April of last year saw me leading two tours, but before I
set off for Jamaica, I built in a layover to visit my older brother and his family
in North Fort Myers. Randy and Michelle have a large yard in the country, and
since they are close to a nature reserve, there is quite a good diversity of
plants, insects, and birds in their yard. One of Florida’s insects that gives it
such a tropical feel is the White Peacock, Anartia jatrophae. I see this
insect on almost every one of my tours in the tropics, but it’s only a rare
vagrant in Arizona.
The primary purpose of the layover was to spend time with
family, and that included my niece and her son. This is he and his grandma, my
sister-in-law, after our visit to the farmer’s market in Fort Myers.
I’ve lost count how many tours I’ve led to Jamaica, but I
don’t tire of it. It’s a lovely country, with really nice people, and still
lots of birds. It’s rare that I see any new birds here (rare migrants and vagrants
are the only possibilities), but being here just one week a year means I still
enjoy seeing the endemics such as this Jamaican Lizard-Cuckoo.
I’m constantly learning more about the other nature on the island.
I’ve seen this passionflower
Passiflora tacsonioides, only a couple times before,
but I hadn’t photographed it in 12 years. It seems to be an uncommon endemic in
the Cockpit Country’s unique limestone karsts.
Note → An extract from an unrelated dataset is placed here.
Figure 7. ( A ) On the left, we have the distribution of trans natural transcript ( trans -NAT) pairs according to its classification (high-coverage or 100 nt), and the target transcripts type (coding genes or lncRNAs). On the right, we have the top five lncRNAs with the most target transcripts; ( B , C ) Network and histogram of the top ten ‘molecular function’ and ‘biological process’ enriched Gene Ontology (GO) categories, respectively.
After my successful tour in Jamaica, I had only three full
days in Tucson. On the middle afternoon, my friend Keith Kamper and I went to
Puerto Canyon (where I went last month) hoping for Buff-collared Nightjar. The
habitat here is perfect, but it’s a small piece of it and far removed from any
other patch.
We didn’t find any, but it wouldn’t surprise me to hear of a
report from here in the future. It’s right in the center of a triangle formed
by the bulk of records in the USA from the canyons in the Atascosa, Santa Rita,
and Baboquivari mountain ranges.
With very little prompt we had great views of this pair of Western
Screech-Owls.
The rest of April was occupied by a private tour to the
Tambopata River of SE Peru with my frequent client Susanne Sourell, who
actually teaches me about fungi while I’m her guide for birds and all other
aspects of natural history. She’s trained my eyes well to search for all manner
of tiny, unassuming fungi, especially the entomopathogenic members of the
family Cordycipitaceae, popularly known as “zombie fungi.” The most amazing one
I found was this Akanthomyces sp. that had infected and killed this
large caterpillar, presumably a saturniid.
Besides the amazing birds and some really cool snakes, my
favorite find of the two-week trip was actually a mammal: this Spix’s Disk-winged
Bat, Thyroptera tricolor. I first read about it years ago in a Costa
Rica field guide and ever since have made it a habit to peer into furled up
leaves of heliconias and prayer plants – hundreds of them, always empty. Except
this time, and I literally squealed and jumped for joy, to Susanne’s
befuddlement, until I showed her what I had found. Its thumbs really are modified
to form perfect suction cups so it can cling to the smooth leaf surface when roosting.